Fig. 2. Leukocytes distributions at 3 days after immunization with bivalent diphtheria-tetanus-acellular pertussis (DTaP) vaccines. (A) Neutrophil concentration. (B) Lymphocyte concentration. (C) Monocyte concentration. Horizontal bold blue line indicates upper limit of monocyte normal ranges. WBC, white blood cell; rP, recombinant pertussis. ^a)The normal range of mouse blood cell counts was provided by Charles River Laboratories (Wilmington, MA, USA).

Fig. 3. (A, B) Leukocytes distributions at 1 and 3 days after immunization with trivalent diphtheria-tetanus-acellular pertussis (DTaP) vaccines. WBC, white blood cell; rP, recombinant pertussis. ^a)The normal range of mouse blood cell counts was provided by Charles River Laboratories (Wilmington, MA, USA).

Fig. 4. Weight and temperature changes after immunization with bivalent diphtheria-tetanus-acellular pertussis (DTaP) vaccines. (A) Weight changes in grams versus days after post-vaccination. (B) Weight changes in percentages versus days after post-vaccination. (C) Temperature changes in Celsius versus days after post-vaccination. (D) Temperature changes in percentages versus days after post-vaccination. WBC, white blood cell; rP, recombinant pertussis; SEM, standard error of mean; CI, confidence interval.
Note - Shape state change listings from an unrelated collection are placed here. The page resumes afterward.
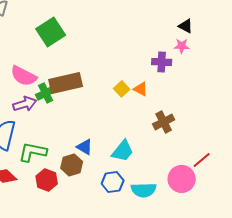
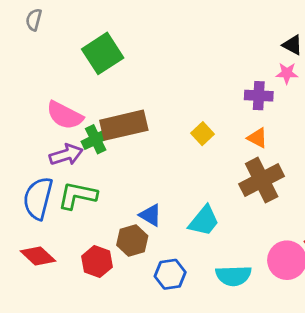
orange triangle: (141, 89) -> (257, 138), moved
brown cross: (164, 122) -> (262, 180), size x1.4
green L-shape: (33, 152) -> (77, 195), moved
blue hexagon: (113, 182) -> (170, 274), moved

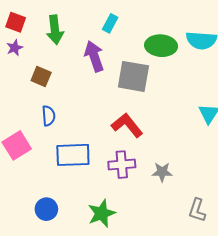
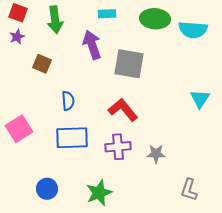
cyan rectangle: (110, 23) -> (107, 14), turned 60
green ellipse: (161, 46) -> (155, 19), moved
blue semicircle: (49, 116) -> (68, 101), moved

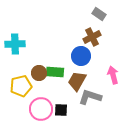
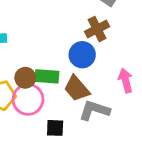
brown trapezoid: (77, 81) -> (77, 89), turned -70
pink circle: (41, 109) -> (28, 99), moved

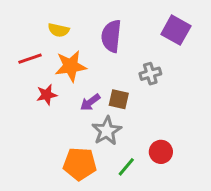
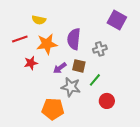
purple semicircle: (111, 36) -> (74, 39), moved
gray star: (107, 131) -> (71, 87), turned -30
green line: (126, 167) -> (95, 80), moved

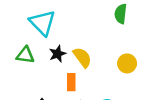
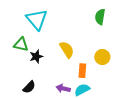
black star: (58, 54) -> (36, 57), moved
orange rectangle: (71, 82) -> (82, 71), moved

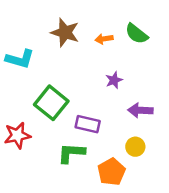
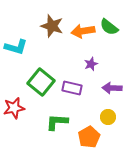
orange arrow: (104, 39) -> (83, 31), size x1.6
purple rectangle: (88, 124) -> (72, 88), moved

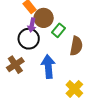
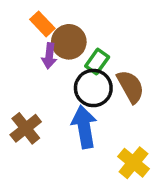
black circle: (29, 39) -> (93, 88), moved
brown semicircle: (76, 46) -> (130, 87), turned -36

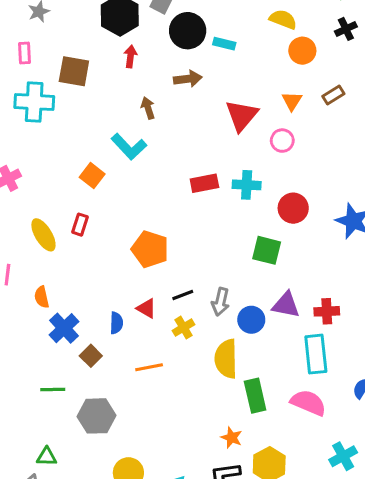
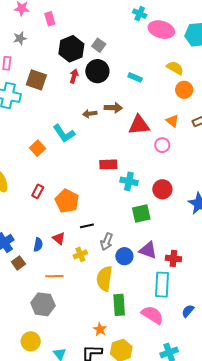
black circle: (188, 31) -> (97, 71), moved
brown arrow: (188, 79) -> (113, 108), moved
orange triangle: (292, 101) -> (172, 121), turned -32
brown arrow: (148, 108) -> (90, 114), moved, turned -88
red triangle: (242, 115) -> (139, 125), turned 35
cyan cross: (247, 185) -> (129, 181), moved
red rectangle: (80, 225) -> (38, 191), moved
green square: (267, 250) -> (141, 214), turned -36
black line: (183, 295) -> (87, 226), moved
gray hexagon: (97, 416) -> (43, 304), moved

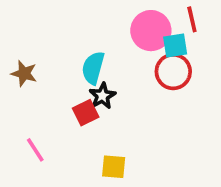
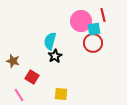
brown star: (24, 73) -> (13, 61), moved
red square: (86, 113) -> (32, 77), moved, turned -32
pink line: (35, 150) -> (19, 95), moved

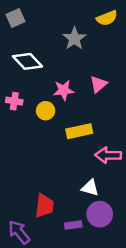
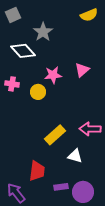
gray star: (74, 38) -> (43, 32), moved
yellow rectangle: (79, 131) -> (55, 135), moved, turned -30
purple circle: (100, 214) -> (83, 192), moved

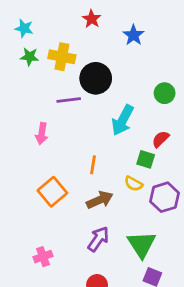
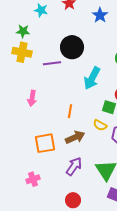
cyan star: (24, 28) -> (41, 10), moved
yellow cross: (62, 57) -> (22, 52), moved
pink arrow: (42, 134) -> (32, 98), moved
orange square: (52, 192) -> (45, 143), moved, turned 30

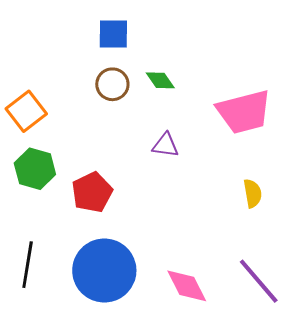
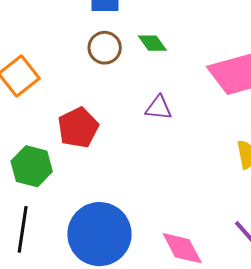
green hexagon: (35, 169) -> (32, 166), moved
red pentagon: (92, 192) -> (78, 128), moved

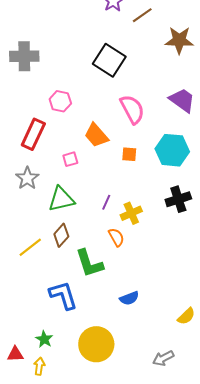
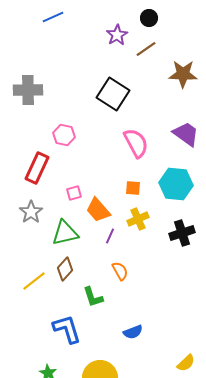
orange trapezoid: (96, 135) -> (98, 210), moved
yellow cross: (131, 213) -> (138, 219), moved
green L-shape: (89, 263) -> (93, 297), size x0.7
yellow semicircle: (186, 316) -> (186, 363), moved

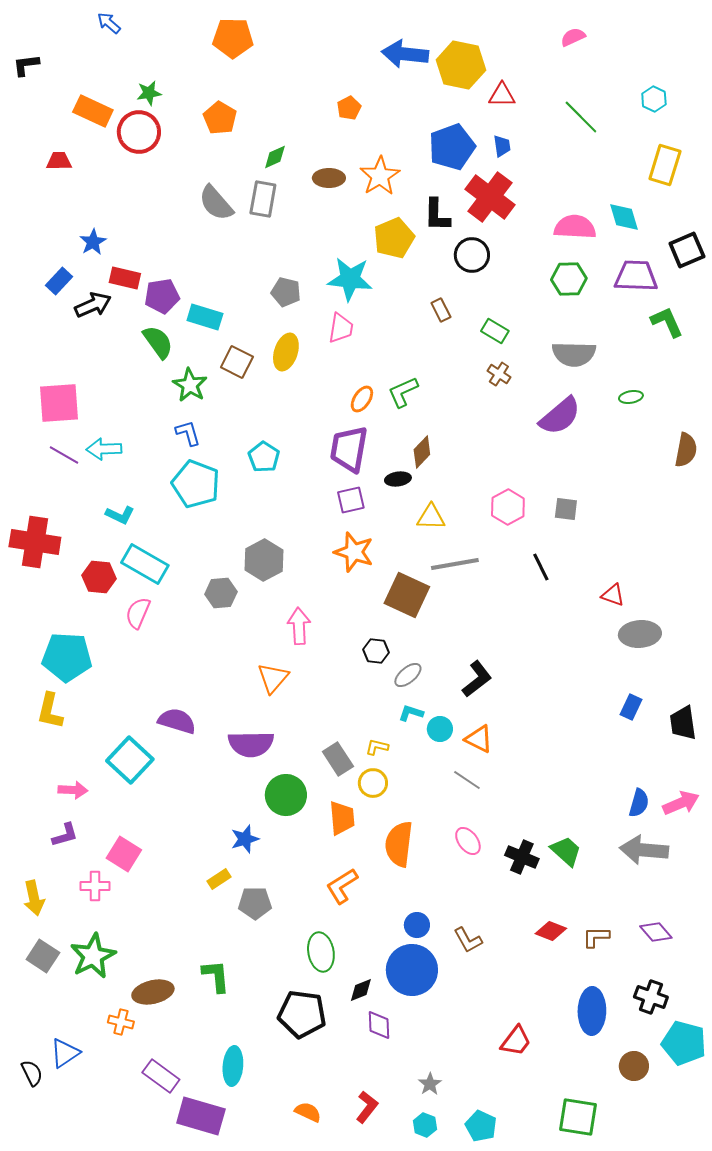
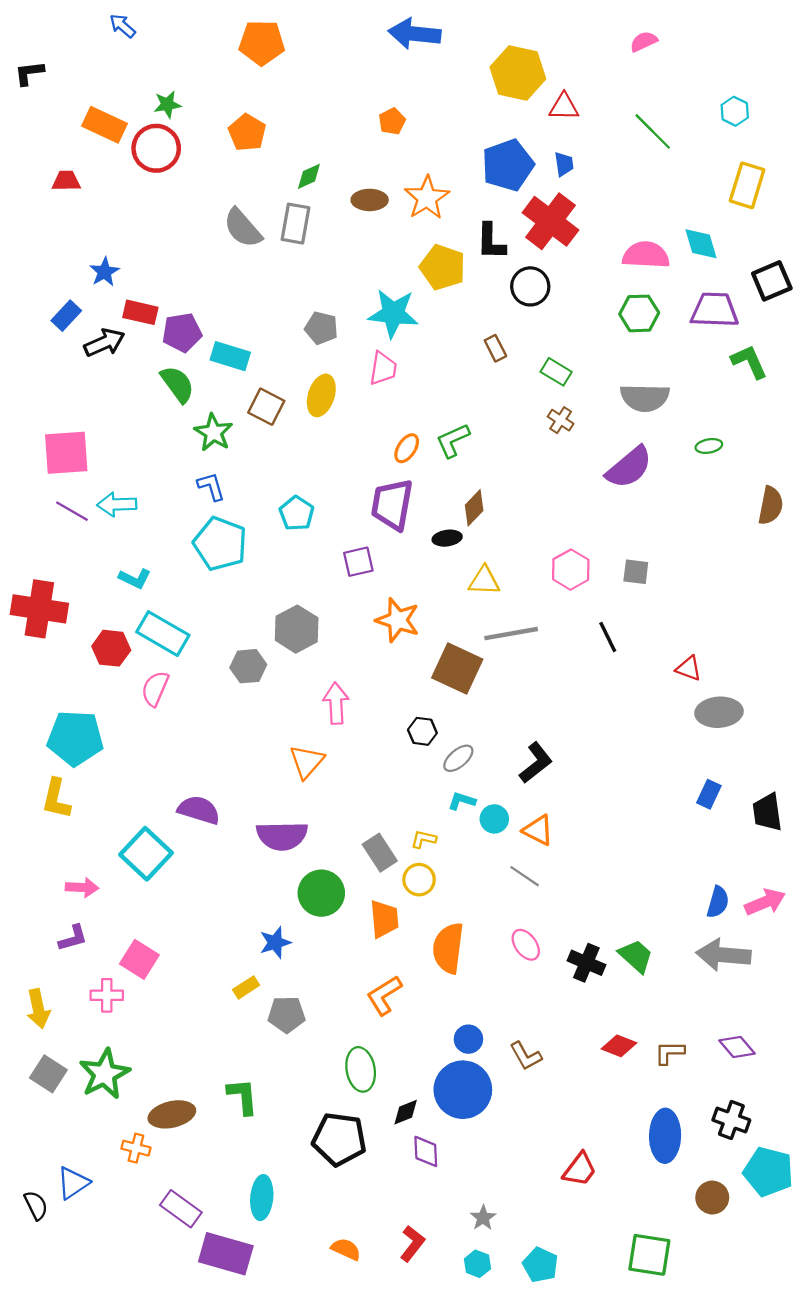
blue arrow: (405, 54) -> (415, 34), moved
yellow pentagon: (394, 238) -> (443, 267), turned -30
purple square: (351, 500) -> (358, 562), moved

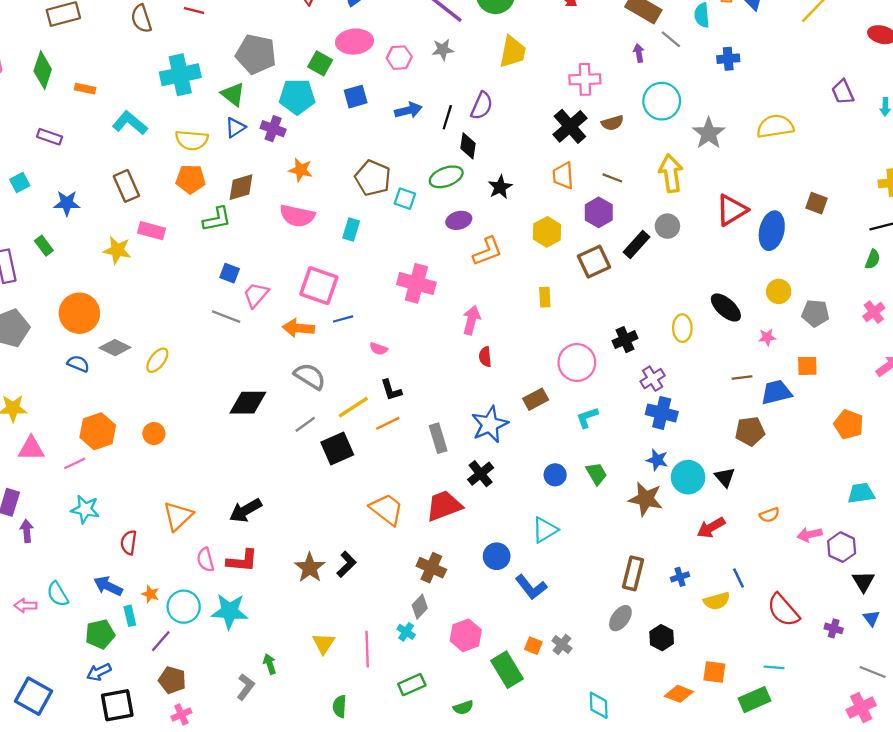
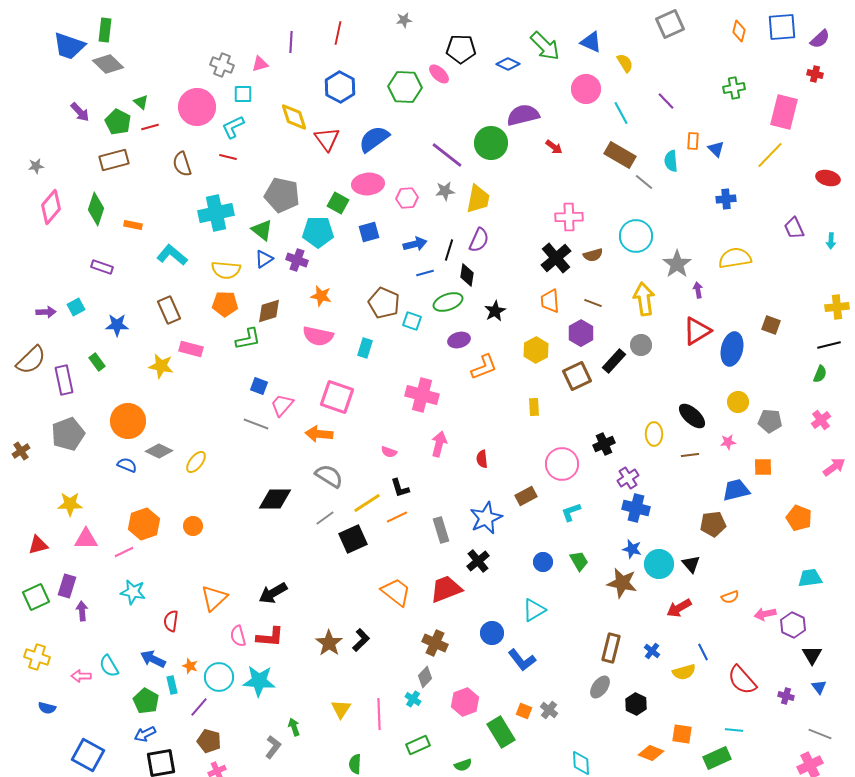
yellow trapezoid: (513, 52) -> (478, 199), moved
purple arrow: (639, 53) -> (698, 290), moved
blue cross: (728, 59) -> (726, 199), moved
blue line: (343, 319) -> (425, 273), moved
pink arrow: (471, 320) -> (439, 444), moved
brown line: (742, 377) -> (690, 455), moved
blue cross: (680, 577) -> (652, 651), turned -35
green pentagon: (100, 634) -> (146, 701), turned -30

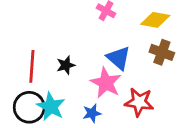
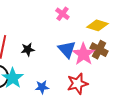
pink star: (106, 83) -> (83, 54), moved
red star: (139, 102) -> (77, 84), turned -30

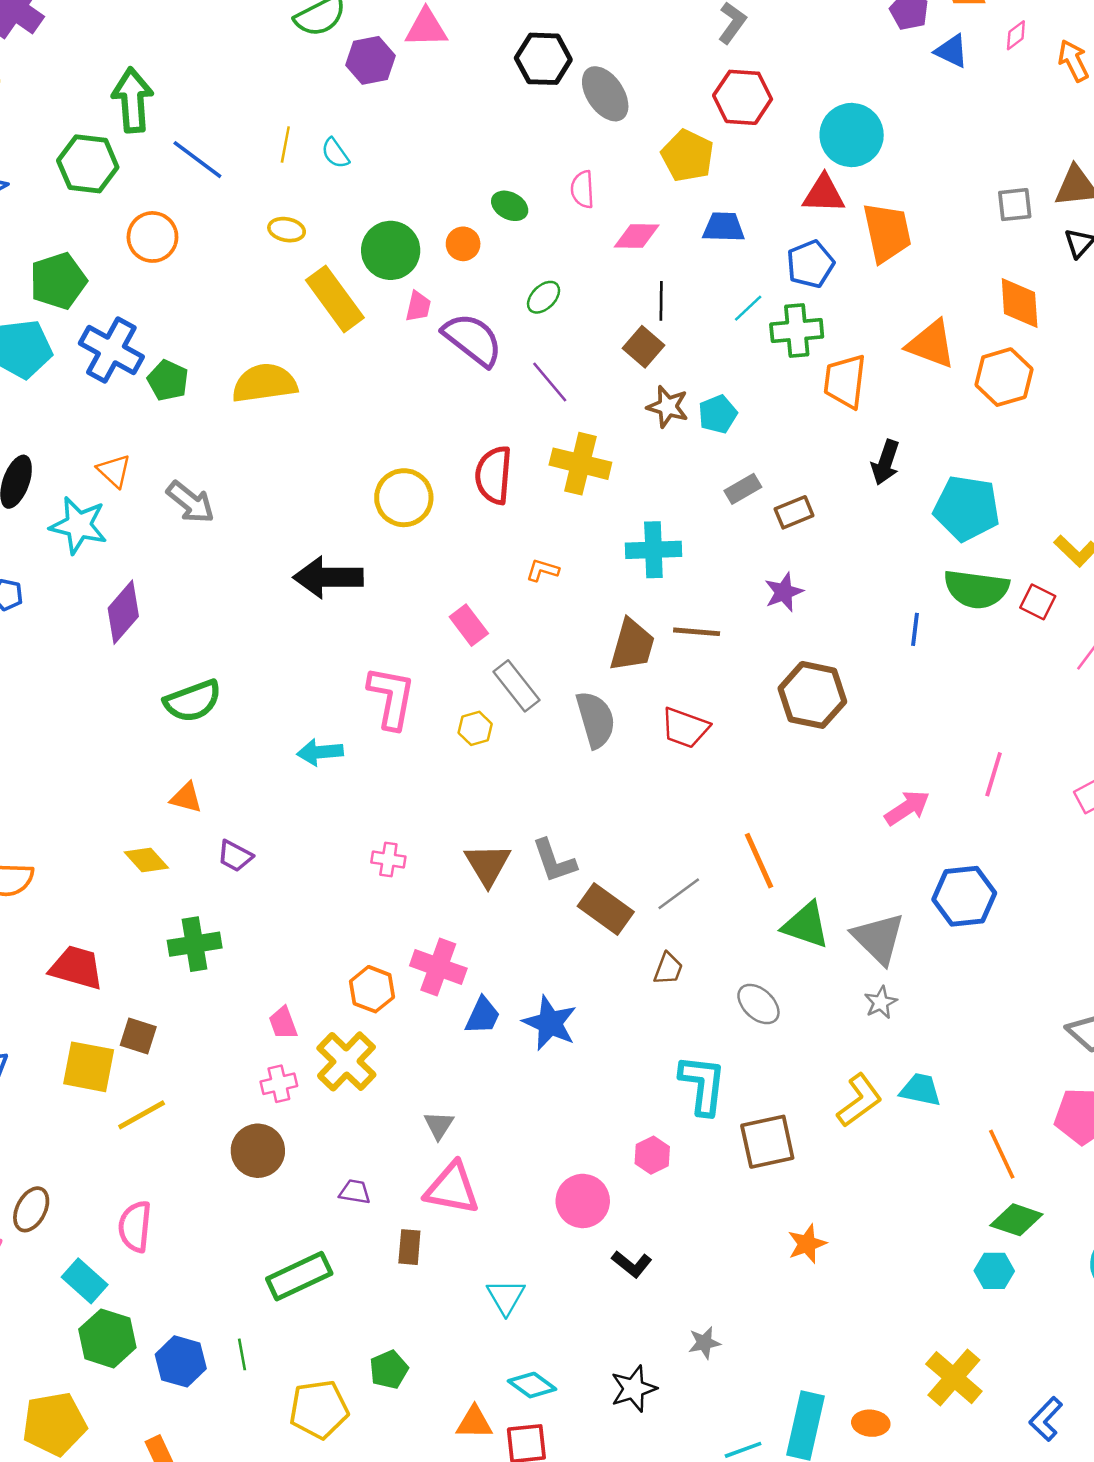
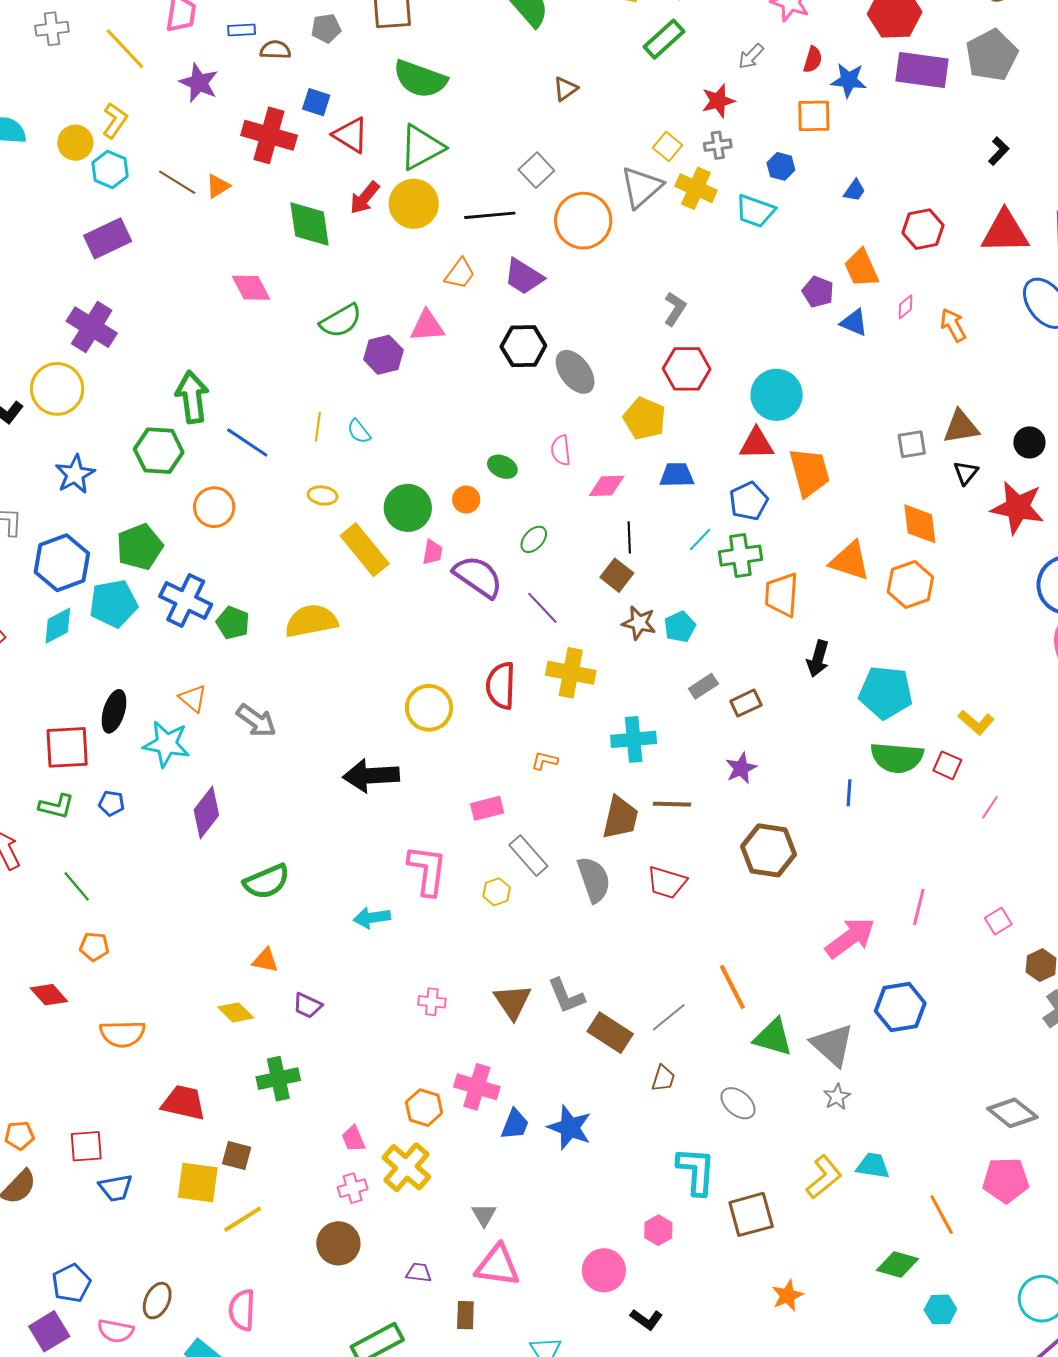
pink rectangle: (469, 625) -> (487, 808), turned -64
pink arrow: (907, 808) -> (850, 938), size x1.4
green diamond: (1016, 1220) -> (897, 1264), moved

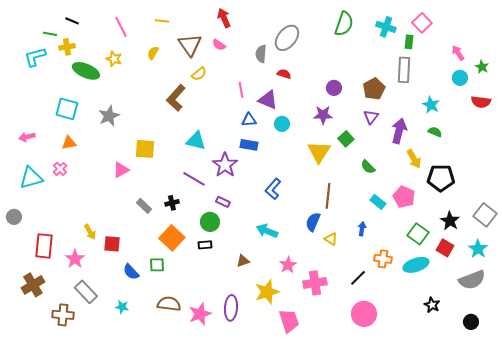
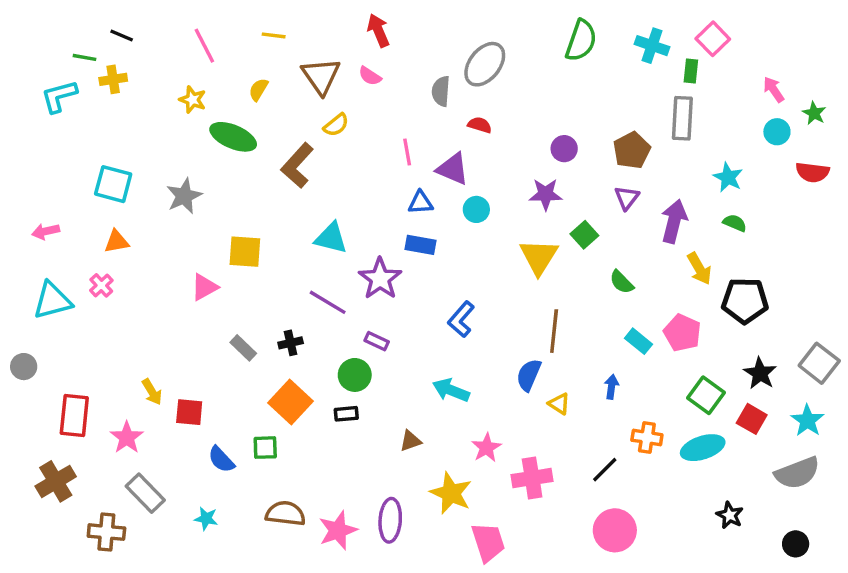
green ellipse: (86, 71) -> (233, 137), moved
yellow star: (267, 292) -> (451, 493), turned -30

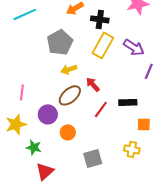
Fig. 5. Weight and temperature changes after immunization with trivalent diphtheria-tetanus-acellular pertussis (DTaP) vaccines. (A) Presenting weight changes in grams versus days after post-vaccination. (B) Weight changes in percentages versus days after post-vaccination. (C) Temperature changes in Celsius versus days after post-vaccination. (D) Temperature changes in percentages versus days after post-vaccination. WBC, white blood cell; rP, recombinant pertussis; SEM, standard error of mean; CI, confidence interval.

Fig. 6. Inflammatory muscular cytokines at vaccine injection sites 3 days after immunizations with bivalent diphtheria-tetanus-acellular pertussis (DTaP) vaccines (A) and trivalent DTaP vaccines (B). rP, recombinant pertussis; IL, interleukin; IFN-γ, interferon-γ; TNF-α, tumor necrosis factor-α; SDF-1, stromal cell-derived factor-1; NEG, negative control; I-TAC, interferon-inducible T cell α chemoattractant; TCA-3, T-cell activation gene-3; KC, keratinocyte-derived cytokine; TECK, thymus-expressed chemokine; LIX, lipopolysaccharide-induced CXC chemokine; TIMP, tissue inhibitors of metalloproteinase; BLC, B-lymphocyte chemoattractant; MCP-1, monocyte chemotactic protein-1; MCSF, macrophage-colony stimulating factor; MIG, monokine induced by gamma interferon; MIP, macrophage inflammatory protein; GCSF, granulocyte-colony stimulating factor.